The other main advantage of being in control of your Web searches is the quality of results. Large search engines rely on advertisement money to grow and be financially profitable. They may have political agendas. They may also, simply, have a notion of an ideal search algorithm which doesn’t agree with yours. All this affects your daily travels on the Internet. You are often forced onto a motorway when you would rather have gone off the beaten track.

Of course, we may be able to store the Web but that doesn’t mean that the job of indexing and searching it is either fast or easy. So one first question to ask is whether we – as unique individuals with specific histories, cultures and interests – really need the whole of it. To take a simple example, I will probably not start browsing Mandarin websites until I have gone on a Chinese course. For various other reasons, I am also unlikely to visit scuba-diving and knitting sites this year. A quick glance at my browser history for the last three years shows that I have visited around 32,000 unique web pages. Around 6000 of those are results from search engines, so we’re really talking 26,000 documents. Let’s be generous and give me an allocation of 10,000 documents a year; that’s 0.000000222% of the indexed Web, or 4.2GB worth of index. So I could have my whole searchable index for the year on my laptop’s hard drive, with still plenty of space for my holiday pictures, and be entirely self-sufficient.

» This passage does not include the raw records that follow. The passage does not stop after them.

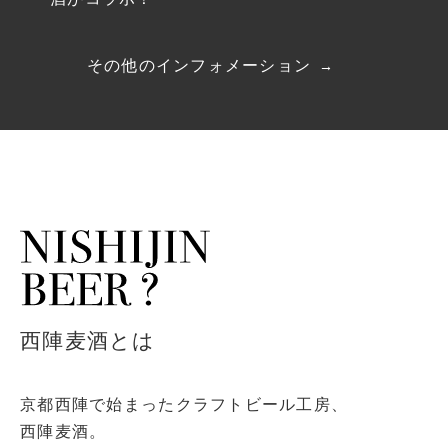
その他のインフォメーション
西陣麦酒とは
京都西陣で始まったクラフトビール工房、
西陣麦酒。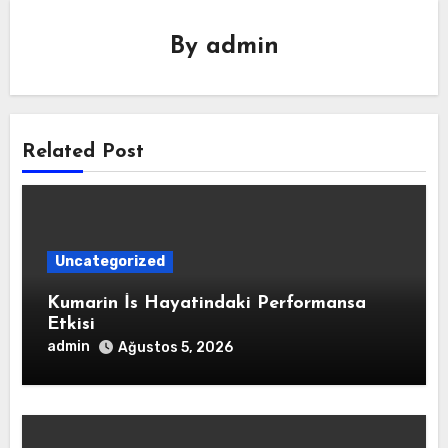
By
admin
Related Post
Uncategorized
Kumarin İs Hayatindaki Performansa
Etkisi
admin
Ağustos 5, 2026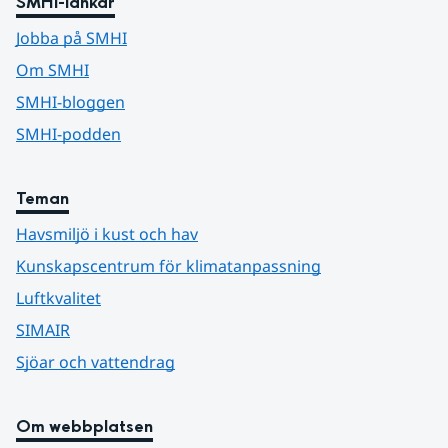
SMHI-länkar
Jobba på SMHI
Om SMHI
SMHI-bloggen
SMHI-podden
Teman
Havsmiljö i kust och hav
Kunskapscentrum för klimatanpassning
Luftkvalitet
SIMAIR
Sjöar och vattendrag
Om webbplatsen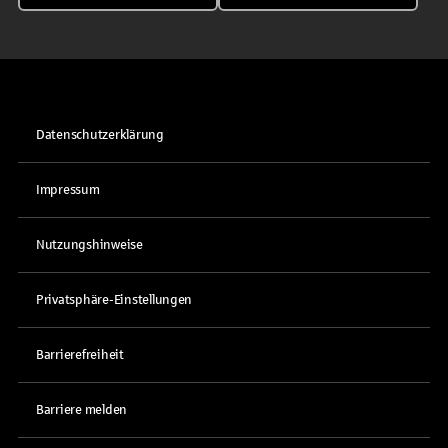
Datenschutzerklärung
Impressum
Nutzungshinweise
Privatsphäre-Einstellungen
Barrierefreiheit
Barriere melden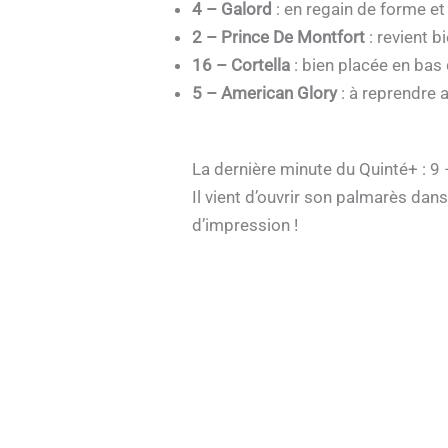
4 – Galord
: en regain de forme et 
2 – Prince De Montfort
: revient b
16 – Cortella
: bien placée en bas 
5 – American Glory
: à reprendre 
La dernière minute du Quinté+ : 9
Il vient d’ouvrir son palmarès da
d’impression !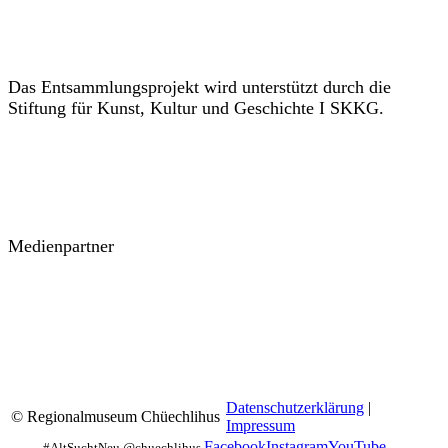
Das Entsammlungsprojekt wird unterstützt durch die
Stiftung für Kunst, Kultur und Geschichte I SKKG.
Medienpartner
Datenschutzerklärung
|
© Regionalmuseum Chüechlihus
Impressum
Facebook
Instagram
YouTube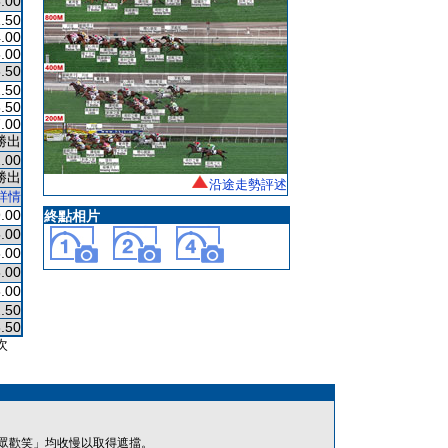
.00
.50
.00
.00
.50
.50
.50
.00
勝出
.00
勝出
沿途走勢評述
詳情
.00
終點相片
.00
.00
.00
.00
.50
.50
次
眾歡笑」均收慢以取得遮擋。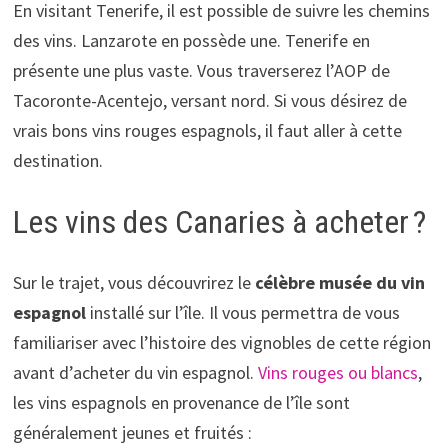
En visitant Tenerife, il est possible de suivre les chemins
des vins. Lanzarote en possède une. Tenerife en
présente une plus vaste. Vous traverserez l’AOP de
Tacoronte-Acentejo, versant nord. Si vous désirez de
vrais bons vins rouges espagnols, il faut aller à cette
destination.
Les vins des Canaries à acheter ?
Sur le trajet, vous découvrirez le
célèbre musée du vin
espagnol
installé sur l’île. Il vous permettra de vous
familiariser avec l’histoire des vignobles de cette région
avant d’acheter du vin espagnol.
Vins rouges ou blancs
,
les vins espagnols en provenance de l’île sont
généralement jeunes et fruités :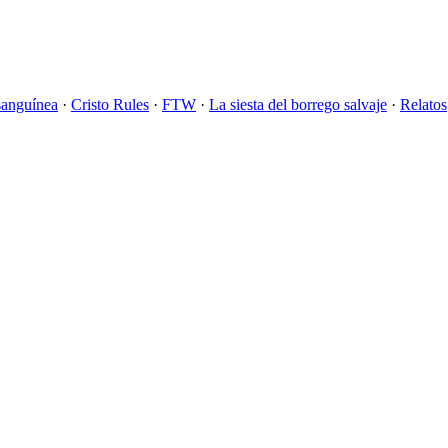
sanguínea
·
Cristo Rules
·
FTW
·
La siesta del borrego salvaje
·
Relatos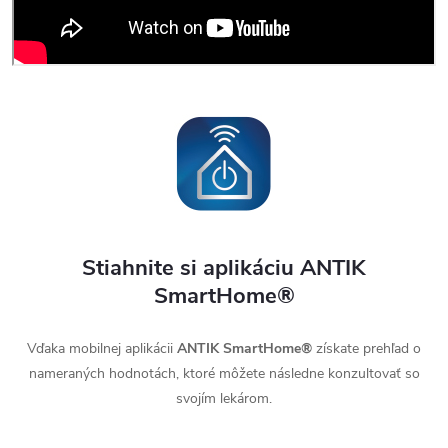
Stiahnite si aplikáciu ANTIK
SmartHome®
Vďaka mobilnej aplikácii
ANTIK SmartHome®
získate prehľad o
nameraných hodnotách, ktoré môžete následne konzultovať so
svojím lekárom.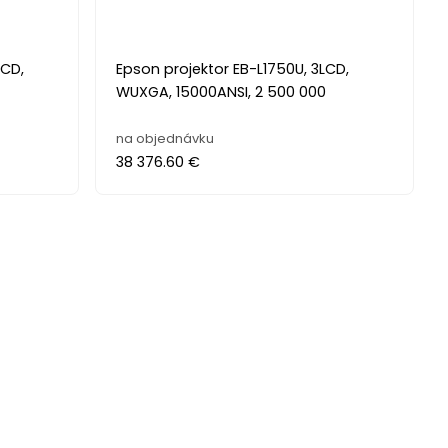
LCD,
Epson projektor EB-L1750U, 3LCD,
WUXGA, 15000ANSI, 2 500 000
na objednávku
38 376.60 €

The problem, of course, is that I cannot exactly predict which pages I will want to visit tomorrow or next week. So it is no good thinking I’ll do a short indexing job on January 1st and thereby provide for all my indexing needs in the next twelve months. I might of course be clever and attempt to guess which domains I will visit. My search history shows that 70% of the web documents I visited come from a mere 400 individual domains, with Wikipedia and Stackoverflow high up on the list. Indexing those would keep me going for a little while. But still. What if I suddenly develop a unexpected passion for parrots – or scuba-diving, for that matter – and have no relevant page in my index?

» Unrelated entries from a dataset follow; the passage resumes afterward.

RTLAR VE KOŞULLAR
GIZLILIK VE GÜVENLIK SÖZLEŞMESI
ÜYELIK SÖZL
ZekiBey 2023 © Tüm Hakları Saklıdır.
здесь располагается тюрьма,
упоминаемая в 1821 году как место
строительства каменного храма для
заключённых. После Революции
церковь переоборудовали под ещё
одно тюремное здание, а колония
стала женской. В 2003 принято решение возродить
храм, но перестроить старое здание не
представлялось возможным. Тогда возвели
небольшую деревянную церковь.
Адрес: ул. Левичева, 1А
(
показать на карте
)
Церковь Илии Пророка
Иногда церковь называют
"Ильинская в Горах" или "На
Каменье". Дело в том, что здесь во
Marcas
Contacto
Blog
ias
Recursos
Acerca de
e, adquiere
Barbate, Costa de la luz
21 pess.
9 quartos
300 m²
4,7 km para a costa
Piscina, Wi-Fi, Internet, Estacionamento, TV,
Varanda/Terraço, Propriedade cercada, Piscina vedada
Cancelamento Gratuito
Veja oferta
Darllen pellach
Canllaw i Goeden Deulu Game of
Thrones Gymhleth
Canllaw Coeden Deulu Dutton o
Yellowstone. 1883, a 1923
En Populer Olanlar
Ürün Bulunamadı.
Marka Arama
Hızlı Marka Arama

This is where a collective effort becomes indispensable. Let’s now imagine a world where browsing the Web involves a background indexing task. That is, when I visit the Wikipedia article on Shrewsbury, my computer produces an index of that page and stores it on my hard drive (I do exactly this, by the way: it takes around 9s to index a simple representation of each document on my 4GB Ubuntu VirtualBox, 1 minute to get a complex linguistic analysis – I never notice it). Let’s also say that some friendly parrot experts out there have been indexing pages about parrots for a while and are ready to share their index with me. It would only take a clever search algorithm to find those people and use their data. This is the idea behind the PeARS project.

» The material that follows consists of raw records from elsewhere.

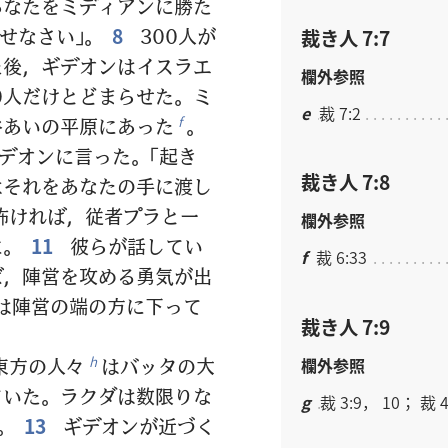
あなたをミディアンに勝た
せなさい」。
8
300人が
裁き人 7:7
た後，ギデオンはイスラエ
欄外参照
0人だけとどまらせた。ミ
e
裁 7:2
谷あいの平原にあった
。
f
デオンに言った。「起き
裁き人 7:8
はそれをあなたの手に渡し
怖ければ，従者プラと一
欄外参照
に。
11
彼らが話してい
f
裁 6:33
ば，陣営を攻める勇気が出
は陣営の端の方に下って
裁き人 7:9
東方の人々
はバッタの大
h
欄外参照
ていた。ラクダは数限りな
g
裁 3:9， 10； 裁 4
。
13
ギデオンが近づく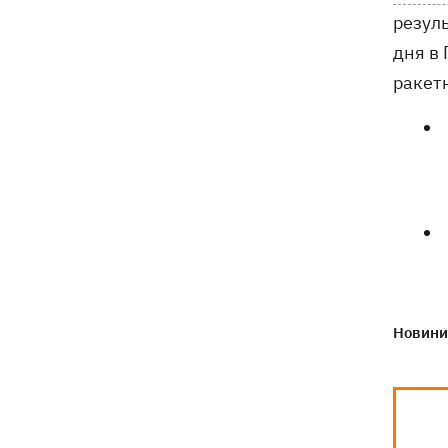
останки двох солдатів
резуль
дня в 
ракетн
Новини 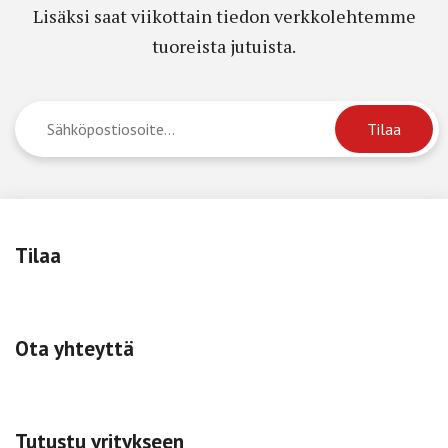
Lisäksi saat viikottain tiedon verkkolehtemme
tuoreista jutuista.
Tilaa
Ota yhteyttä
Tutustu yritykseen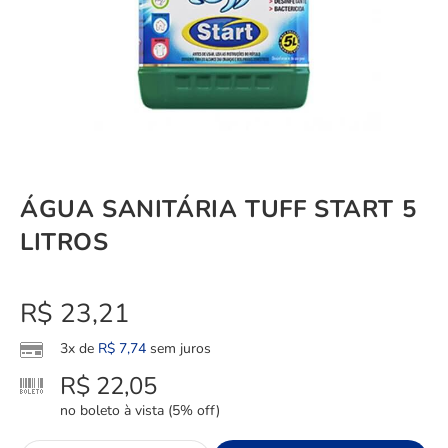
ÁGUA SANITÁRIA TUFF START 5
LITROS
R$
23,21
3x de
R$
7,74
sem juros
R$
22,05
no boleto à vista (5% off)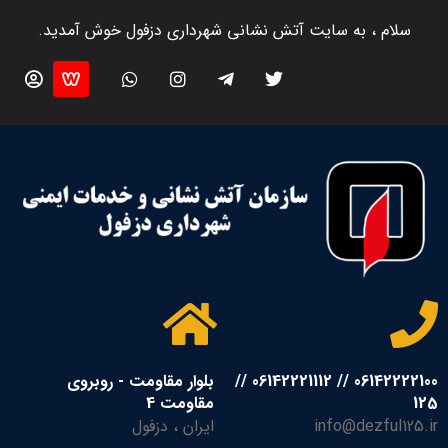
سلام ، به سایت آتش نشانی شهرداری دزفول خوش آمدید.
06142222100 // 06142221112 //
بلوار مقاومت - روبروی
125
مقاومت 4
info@dezful125.ir
ایران ، دزفول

If we only index what we browse, of course, we may never have a full picture of the searchable content of the Internet. I have also consciously ignored the fact that the Web is dynamic and new pages appear constantly, while others change. The general point I wish to make, however, is that it wouldn’t take that many individuals to achieve a fair coverage of our daily searches and become a little more self-sufficient. The World Wide Web – and even more so, my World Wide Web – are really quite small. We should act on this realisation.